Passage provided:
__________

I’m an inter-sectional vegan. I choose veganism because it is how I can enact my belief that food should be positive, vital, and free from oppression. I’m also a feminist and an advocate for racial and economic justice. Author of The Color Purple and activist Alice Walker said, “The animals of the world exist for their own reasons. They were not made for humans any more than black people were made for white or women created for men.” Being vegan and advocating for a more just community, country, and food system in the past six years has made me reflect on my values in profound ways. I’ve learned another reason I am vegan; because I value freedom.
Freedom may be the single most acknowledged American value, but it’s certainly not ubiquitous in the U.S, where the prison industrial complex has been born of white supremacy and classism. Currently more than 2 million people are incarcerated in U.S. jails and prisons. Of those people approximately 25% are non-citizen and about 40% are black. Furthermore, low-income people are disproportionately represented in prisons. About 60% of those incarcerated in the U.S. lived below the poverty line prior to being locked up. As reported by the Hamilton Project, a subset of the Brookings Institute, there is a 70% chance that a black male with a high school diploma will be imprisoned by his mid-thirties. While black Americans make up approximately 12-13% of the population, the U.S. Department of Justice reports about 60% of male inmates in prisons and jails are black.
Why do we as a society accept such systematic injustice? It’s interesting to hear the responses people have to justify maintaining prisons, which sound disturbingly like the arguments in support of animal farms. We are told that we need both prisons and animal farms as they are “necessary evils,” when in fact, both are systems of oppression–one of humans, and the other of animals, but both of sentient and intelligent beings. In this sense, to stand for human rights is to stand for animal rights, and vice versa.

__________

Request A: Condense the paragraph of the essay on veganism and freedom that opens with "Why do we as a society" into a short bulleted list that keeps its main points.
Request B: Write a continuation of the essay on veganism and freedom, starting after its final sentence.

Recorded data:

__________

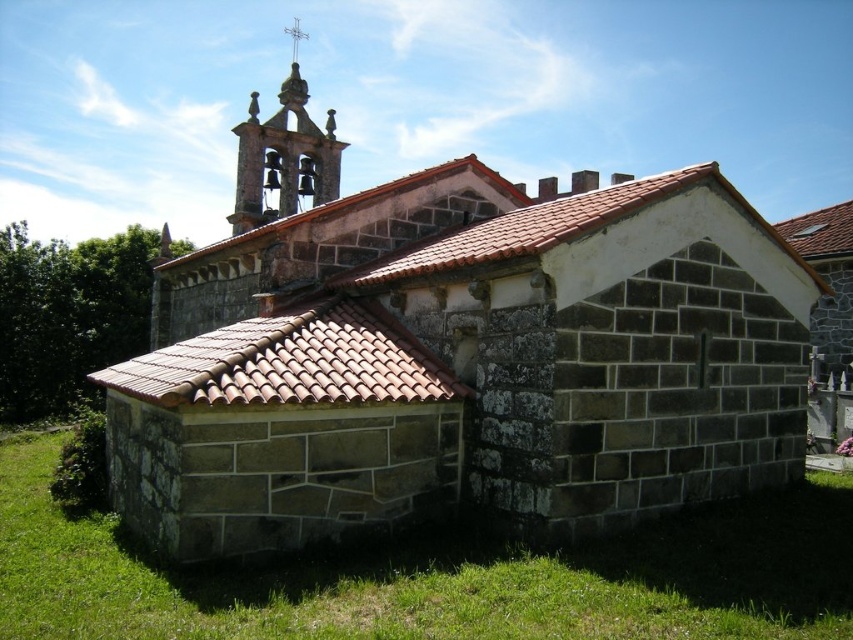
You are a gardener planning to plant flowers along the edge of the green grass at lower center and the brown tile roof at lower left. Which area has more space available for planting?

The brown tile roof at lower left has more space available for planting because it is larger than the green grass at lower center.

__________

Written answer A:
- Society accepts systematic injustice.
- People defend prisons with arguments that sound like those used to defend animal farms.
- Both are called "necessary evils," but both are systems of oppression, one of humans and one of animals, and both oppress sentient, intelligent beings.
- So standing for human rights means standing for animal rights, and vice versa.

Written answer B:
Prisons are argued to be institutions which make our communities more safe from violence and crime. But in America, 60% of those released from prison will be re-incarcerated in less than one year. In California the recidivism rate is nearly 70%. Probation and parole are their own versions of prison, remaining criminalized after release and “failing” background checks the rest of your life. The prison system creates more prisons just as trauma begets trauma. With a record you do not qualify for public housing, federal Pell grants for college, or basic employment by most employers. The emotional, financial, social, physical, and psychological costs to the individual, family and community are incredibly high.
The Ella Baker Center for Human Rights recently released a report titled “The True Cost of Incarceration on Families,” gathering data from many studies exploring where this costly industry is getting its economic power. The costs to the family of the imprisoned include: astoundingly large debts from prison/jail phone calling fees, travelling to visit loved ones, missed days at work due to psychological stress, legal fees and losing a breadwinner, worker and often a co-parent in a family. Most of the costs are externalized directly onto families, disproportionately families of color. Analogous to the brunt of labor born by dairy-producing females on animal farms, women bear the brunt of emotional and financial costs of incarceration. According to the report, “Of the family members primarily responsible for incarceration costs, 83% were women.”
What does it mean to be the offspring of the people incarcerated or the offspring of an animal in a factory farm? If you are the child of a parent who has been incarcerated you are six times more likely to be incarcerated in your lifetime. If you are the child of a cow living on a factory farm you are going to be killed or be violently confined for a few months so you stay soft then be killed for veal. Prisons filled with marginalized people produce more people marginalized from opportunity who often commit more crime. Animal farms filled with sick animals produce sick human animals.
I’m writing this because I am concerned about the cognitive dissonances and the lapses in morality that we accept as normal. Are we treating people of color the way we treat cattle, and cattle the way we treat people of color?
What would the world look like if we released our grip on cages? What is freedom to these oppressed people and oppressed animals? It is good schools that provide education, nutrition, inspiration and motivation for a better future. It is the farm sanctuary. It is the unlikely friends you make who bring you so much connection, joy and humility. It is the first paycheck on the outside from an employer that opts out of discriminatory background checks. It is the plant based diet farm. It is the group of people who hold you. It is the circle of people who restore with you. The group that gives economic empowerment without producing poverty or incentivizing crime.
Every consumer, voter, leader, citizen of the world, has the a part in ending these cycles that work to abuse and oppress certain races and animals. We have both the power and the responsibility to end the systems and policies that perpetuate the prison and the animal farm.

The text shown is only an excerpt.